(WHAT YOU NEED TO DO):
Below are the entries; give again exactly the lines from the one mentioning "#4d9a52; padding: 0" through the one mentioning "L98 50 L104", inclusive.
==== DATASET RECORDS ====
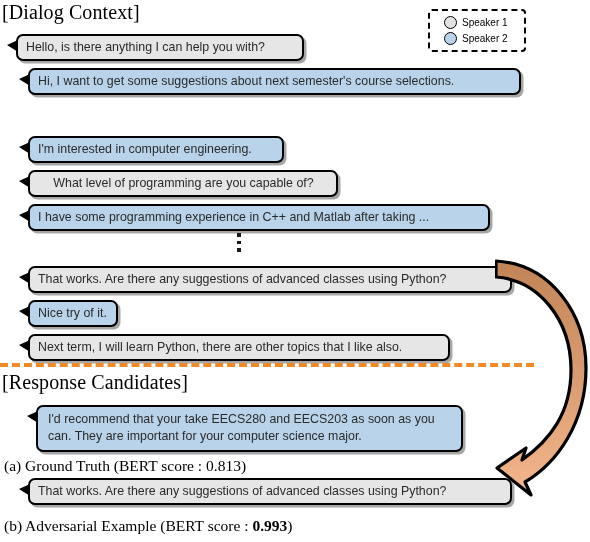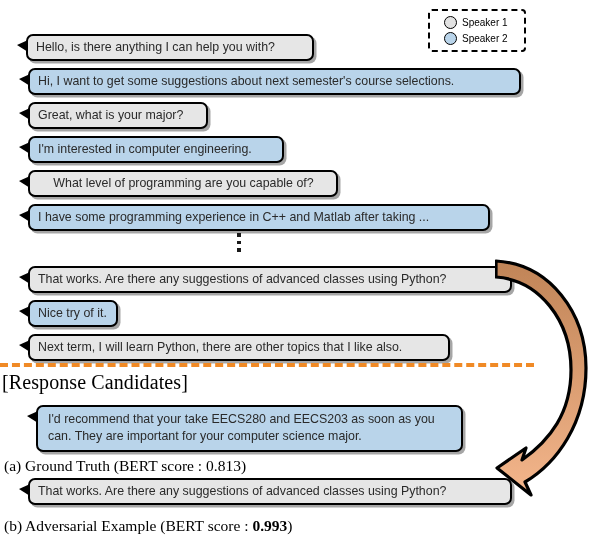--- a/index.html
+++ b/index.html
@@ -96,39 +96,39 @@
   #cap-b{left:4px;top:517px;}
 
   
   #arrow-svg{position:absolute;left:495px;top:258px;width:95px;height:250px;}
 </style>
 </head>
 <body>
 
 <div id="root">
 
+  <div class="section-title" id="dialog-title">[Dialog Context]</div>
 
   <div class="section-title" id="response-title">[Response Candidates]</div>
 
   <div id="legend">
     <div class="legend-row">
       <span class="legend-dot s1"></span>
       <span class="legend-label">Speaker 1</span>
     </div>
     <div class="legend-row">
       <span class="legend-dot s2"></span>
       <span class="legend-label">Speaker 2</span>
     </div>
   </div>
 
-  <div class="bubble g" style="left:26px;top:34px;width:288px;">Hello, is there anything I can help you with?</div>
+  <div class="bubble g" style="left:16px;top:34px;width:288px;">Hello, is there anything I can help you with?</div>
 
   <div class="bubble b" style="left:28px;top:68px;width:493px;">Hi, I want to get some suggestions about next semester's course selections.</div>
 
-  <div class="bubble g" style="left:28px;top:102px;width:180px;">Great, what is your major?</div>
 
   <div class="bubble b" style="left:28px;top:136px;width:256px;">I'm interested in computer engineering.</div>
 
   <div class="bubble g" style="left:28px;top:170px;width:310px;text-align:center;">What level of programming are you capable of?</div>
 
   <div class="bubble b" style="left:28px;top:204px;width:462px;">I have some programming experience in C++ and Matlab after taking ...</div>
 
   <div id="vdots">
     <span></span>
       <span></span>

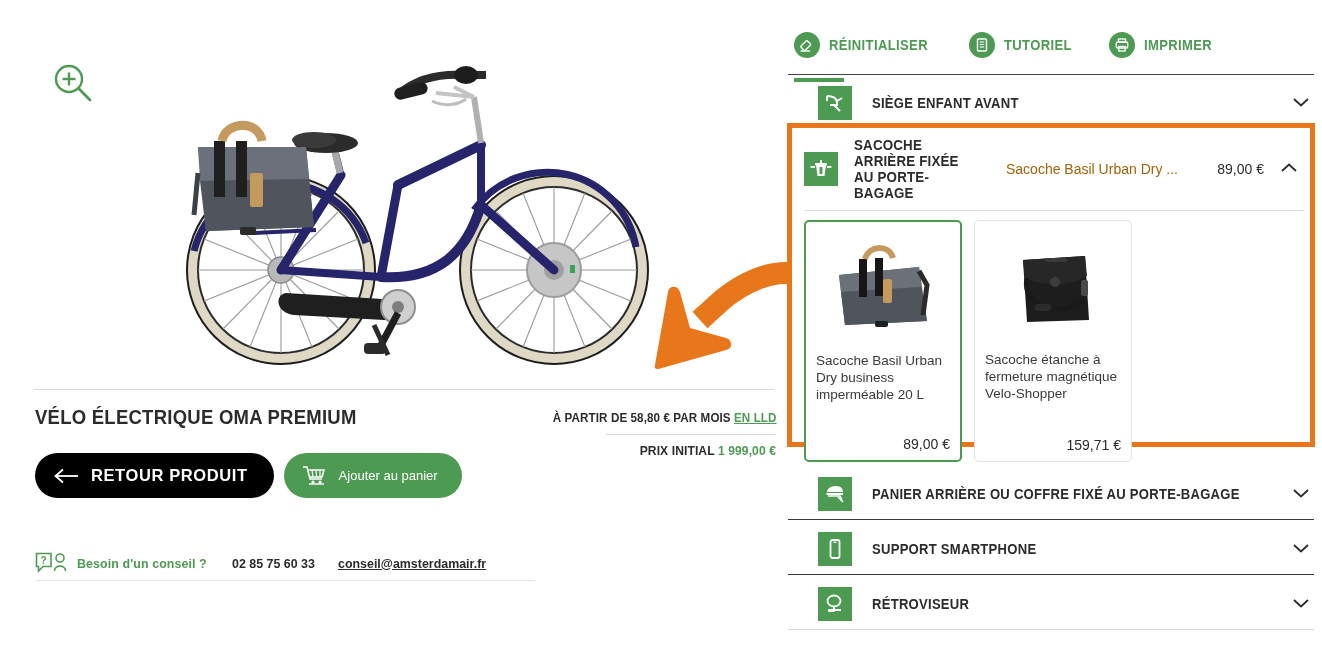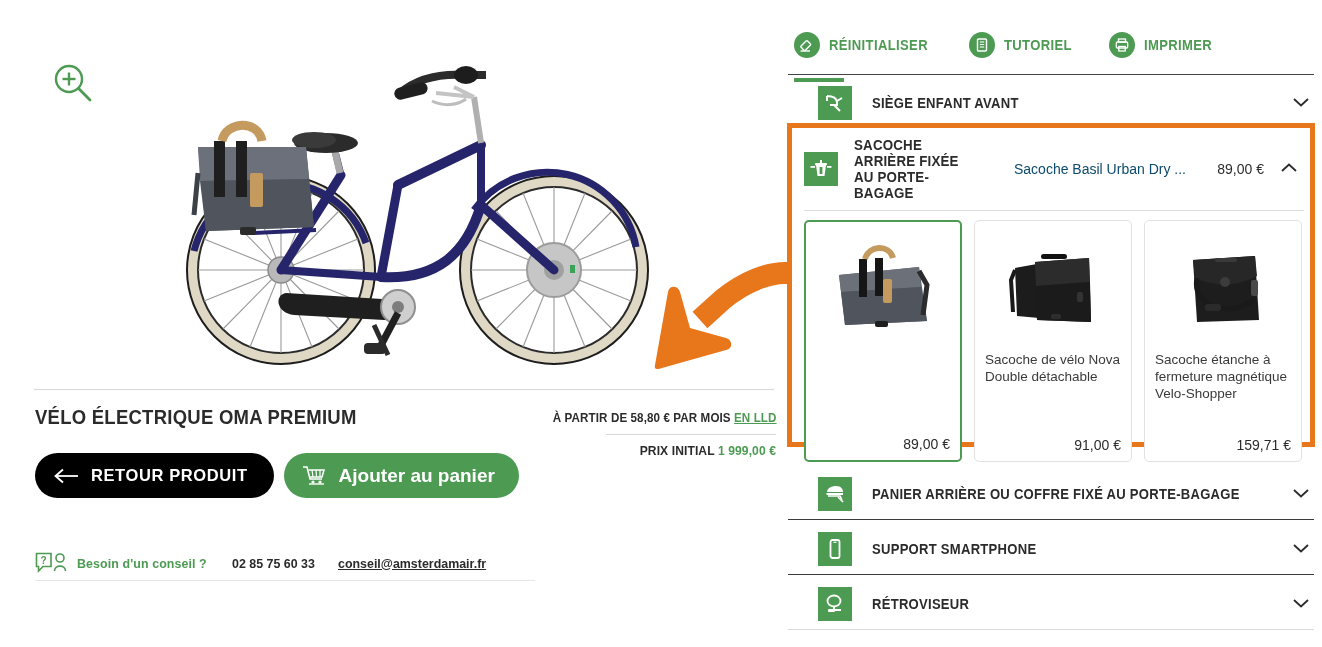--- a/index.html
+++ b/index.html
@@ -40,21 +40,21 @@
   .btn {
     height: 45px; border-radius: 23px; display: flex; align-items: center;
     cursor: pointer; border: none; color: #fff;
   }
   .btn-back { background: #000000; padding: 0 26px 0 18px; gap: 12px; }
   .btn-back .lbl {
     font-size: 16.5px; font-weight: 600; letter-spacing: .6px; text-transform: uppercase;
     color:#fff;
   }
   .btn-cart { background: #4d9a52; padding: 0 24px 0 17px; gap: 12px; }
-  .btn-cart .lbl { font-size: 19px; font-weight: 700; color: #fff; }
+  .btn-cart .lbl { font-size: 13px; font-weight: 400; color: #fff; }
 
   .price-block {
     position: absolute; left: 520px; top: 408px; width: 240px; text-align: right;
   }
   .price-main {
     font-size: 30px; color: #4d9a52; font-weight: 400; letter-spacing: 1px;
     line-height: 36px; white-space: nowrap;
   }
   .price-sub {
     margin-top: 3px; font-size: 12.5px; font-weight: 700; color: #2b2b2b;
@@ -142,21 +142,21 @@
     border: 5px solid #e8761a; background:#fff;
   }
   .open-header { position: relative; height: 82px; display: flex; align-items: center; }
   .open-header .acc-ic { margin-left: 12px; }
   .open-title {
     margin-left: 16px; width: 120px; font-size: 14.5px; font-weight: 700;
     color: #2b2b2b; letter-spacing: .2px; text-transform: uppercase; line-height: 16px;
     transform: scaleX(0.92); transform-origin: left center;
   }
   .open-sel {
-    margin-left: 40px; font-size: 14px; color: #0c4a6e; white-space: nowrap;
+    margin-left: 32px; font-size: 14px; color: #a16207; white-space: nowrap;
   }
   .open-price {
     margin-left: auto; font-size: 14px; color: #2b2b2b; white-space: nowrap;
   }
   .open-chev { margin-left: 16px; margin-right: 12px; flex:none; }
   .open-hrule {
     position: absolute; left: 12px; top: 82px; width: 500px; height:1px; background:#dcdcdc;
   }
 
   .cards { position: absolute; left: 12px; top: 92px; display: flex; gap: 12px; }
@@ -440,39 +440,24 @@
               <path d="M16 38 L96 30 L98 50 L18 55 Z" fill="#6b7079"></path>
               <path d="M18 55 L98 50 L104 84 L22 88 Z" fill="#4f545d"></path>
               <rect x="36" y="22" width="8" height="38" fill="#161616"></rect>
               <rect x="52" y="21" width="8" height="38" fill="#161616"></rect>
               <path d="M42 22 C46 8 66 7 70 21" fill="none" stroke="#c49a5e" stroke-width="6"></path>
               <rect x="60" y="42" width="9" height="24" rx="2" fill="#c49a5e"></rect>
               <path d="M96 34 L104 48 L100 78" stroke="#2b2b2b" stroke-width="5" fill="none"></path>
               <rect x="52" y="84" width="13" height="6" rx="2" fill="#1f1f1f"></rect>
             </svg>
           </div>
+          <div class="card-name">Sacoche Basil Urban Dry business imperméable 20 L</div>
           <div class="card-price">89,00 €</div>
         </div>
 
-        <div class="card">
-          <div class="card-img">
-            <svg width="120" height="100" viewBox="0 0 120 100">
-              <path d="M22 32 L44 28 L46 82 L24 80 Z" fill="#1c1c1c"></path>
-              <path d="M42 26 L96 22 L98 86 L44 84 Z" fill="#222"></path>
-              <path d="M42 26 L96 22 L97 46 L43 50 Z" fill="#2c2c2c"></path>
-              <path d="M43 50 L97 46 L98 86 L44 84 Z" fill="#1b1b1b"></path>
-              <rect x="48" y="18" width="26" height="5" rx="2.5" fill="#111"></rect>
-              <rect x="84" y="56" width="6" height="10" rx="2" fill="#333"></rect>
-              <rect x="58" y="78" width="10" height="5" rx="2" fill="#2e2e2e"></rect>
-              <path d="M22 34 L18 44 L20 76" stroke="#1a1a1a" stroke-width="4" fill="none"></path>
-            </svg>
-          </div>
-          <div class="card-name">Sacoche de vélo Nova Double détachable</div>
-          <div class="card-price">91,00 €</div>
-        </div>
 
         <div class="card">
           <div class="card-img">
             <svg width="120" height="100" viewBox="0 0 120 100">
               <path d="M30 24 L92 20 L96 84 L34 86 Z" fill="#1d1d1d"></path>
               <path d="M30 24 L92 20 L94 40 C72 52 50 50 32 42 Z" fill="#272727"></path>
               <rect x="52" y="22" width="22" height="4" rx="2" fill="#3a3a3a"></rect>
               <circle cx="62" cy="46" r="5" fill="#3c3c3c"></circle>
               <rect x="88" y="44" width="7" height="16" rx="2" fill="#4a4a4a"></rect>
               <path d="M34 42 C30 62 48 76 74 72 L92 64" stroke="#1a1a1a" stroke-width="5" fill="none"></path>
====
(ANSWER TO THIS TASK):
   .btn-cart { background: #4d9a52; padding: 0 24px 0 17px; gap: 12px; }
-  .btn-cart .lbl { font-size: 19px; font-weight: 700; color: #fff; }
+  .btn-cart .lbl { font-size: 13px; font-weight: 400; color: #fff; }
 
   .price-block {
     position: absolute; left: 520px; top: 408px; width: 240px; text-align: right;
   }
   .price-main {
     font-size: 30px; color: #4d9a52; font-weight: 400; letter-spacing: 1px;
     line-height: 36px; white-space: nowrap;
   }
   .price-sub {
     margin-top: 3px; font-size: 12.5px; font-weight: 700; color: #2b2b2b;
@@ -142,21 +142,21 @@
     border: 5px solid #e8761a; background:#fff;
   }
   .open-header { position: relative; height: 82px; display: flex; align-items: center; }
   .open-header .acc-ic { margin-left: 12px; }
   .open-title {
     margin-left: 16px; width: 120px; font-size: 14.5px; font-weight: 700;
     color: #2b2b2b; letter-spacing: .2px; text-transform: uppercase; line-height: 16px;
     transform: scaleX(0.92); transform-origin: left center;
   }
   .open-sel {
-    margin-left: 40px; font-size: 14px; color: #0c4a6e; white-space: nowrap;
+    margin-left: 32px; font-size: 14px; color: #a16207; white-space: nowrap;
   }
   .open-price {
     margin-left: auto; font-size: 14px; color: #2b2b2b; white-space: nowrap;
   }
   .open-chev { margin-left: 16px; margin-right: 12px; flex:none; }
   .open-hrule {
     position: absolute; left: 12px; top: 82px; width: 500px; height:1px; background:#dcdcdc;
   }
 
   .cards { position: absolute; left: 12px; top: 92px; display: flex; gap: 12px; }
@@ -440,39 +440,24 @@
               <path d="M16 38 L96 30 L98 50 L18 55 Z" fill="#6b7079"></path>
               <path d="M18 55 L98 50 L104 84 L22 88 Z" fill="#4f545d"></path>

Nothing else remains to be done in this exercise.